保存されたデータ項目:
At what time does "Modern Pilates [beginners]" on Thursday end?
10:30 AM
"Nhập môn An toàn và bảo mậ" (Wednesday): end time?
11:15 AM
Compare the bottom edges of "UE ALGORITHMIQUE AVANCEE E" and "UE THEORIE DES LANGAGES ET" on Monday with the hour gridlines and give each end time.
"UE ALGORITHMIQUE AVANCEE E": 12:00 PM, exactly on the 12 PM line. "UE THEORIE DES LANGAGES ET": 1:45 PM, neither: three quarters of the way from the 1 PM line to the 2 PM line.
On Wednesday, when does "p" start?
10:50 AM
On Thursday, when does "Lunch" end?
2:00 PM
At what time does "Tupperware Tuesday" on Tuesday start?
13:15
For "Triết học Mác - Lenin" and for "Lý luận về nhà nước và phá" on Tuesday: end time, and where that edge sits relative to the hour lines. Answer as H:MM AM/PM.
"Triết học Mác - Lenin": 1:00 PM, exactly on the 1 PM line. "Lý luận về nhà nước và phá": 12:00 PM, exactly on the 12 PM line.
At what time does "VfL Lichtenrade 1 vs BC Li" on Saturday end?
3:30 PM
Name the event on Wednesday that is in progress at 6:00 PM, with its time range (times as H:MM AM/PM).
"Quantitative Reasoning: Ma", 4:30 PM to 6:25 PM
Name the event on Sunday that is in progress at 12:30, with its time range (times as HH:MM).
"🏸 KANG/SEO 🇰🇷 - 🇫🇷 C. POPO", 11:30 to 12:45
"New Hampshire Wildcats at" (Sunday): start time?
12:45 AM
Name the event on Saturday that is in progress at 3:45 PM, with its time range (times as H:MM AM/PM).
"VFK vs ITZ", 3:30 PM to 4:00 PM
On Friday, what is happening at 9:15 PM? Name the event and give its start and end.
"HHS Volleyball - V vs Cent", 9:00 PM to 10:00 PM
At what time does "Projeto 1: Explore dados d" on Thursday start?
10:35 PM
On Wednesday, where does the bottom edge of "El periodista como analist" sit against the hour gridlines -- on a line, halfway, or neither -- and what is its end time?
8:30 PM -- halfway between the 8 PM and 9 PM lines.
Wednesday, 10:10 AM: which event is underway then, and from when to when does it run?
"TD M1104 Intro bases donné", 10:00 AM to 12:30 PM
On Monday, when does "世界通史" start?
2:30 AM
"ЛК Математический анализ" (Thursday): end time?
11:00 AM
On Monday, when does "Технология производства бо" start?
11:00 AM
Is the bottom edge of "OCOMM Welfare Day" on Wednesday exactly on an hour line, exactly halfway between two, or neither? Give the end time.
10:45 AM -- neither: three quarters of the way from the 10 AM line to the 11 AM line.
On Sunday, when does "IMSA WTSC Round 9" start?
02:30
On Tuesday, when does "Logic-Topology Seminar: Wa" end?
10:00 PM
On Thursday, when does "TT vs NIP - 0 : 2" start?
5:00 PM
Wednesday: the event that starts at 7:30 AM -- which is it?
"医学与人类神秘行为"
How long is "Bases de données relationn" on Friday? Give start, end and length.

* 記述課題:
上のデータから「what」という文字列を含む行をすべて抜き出し、書き写して報告すること。大文字と小文字は区別する。

* 解答:
At what time does "Modern Pilates [beginners]" on Thursday end?
At what time does "Tupperware Tuesday" on Tuesday start?
At what time does "VfL Lichtenrade 1 vs BC Li" on Saturday end?
On Friday, what is happening at 9:15 PM? Name the event and give its start and end.
At what time does "Projeto 1: Explore dados d" on Thursday start?
On Wednesday, where does the bottom edge of "El periodista como analist" sit against the hour gridlines -- on a line, halfway, or neither -- and what is its end time?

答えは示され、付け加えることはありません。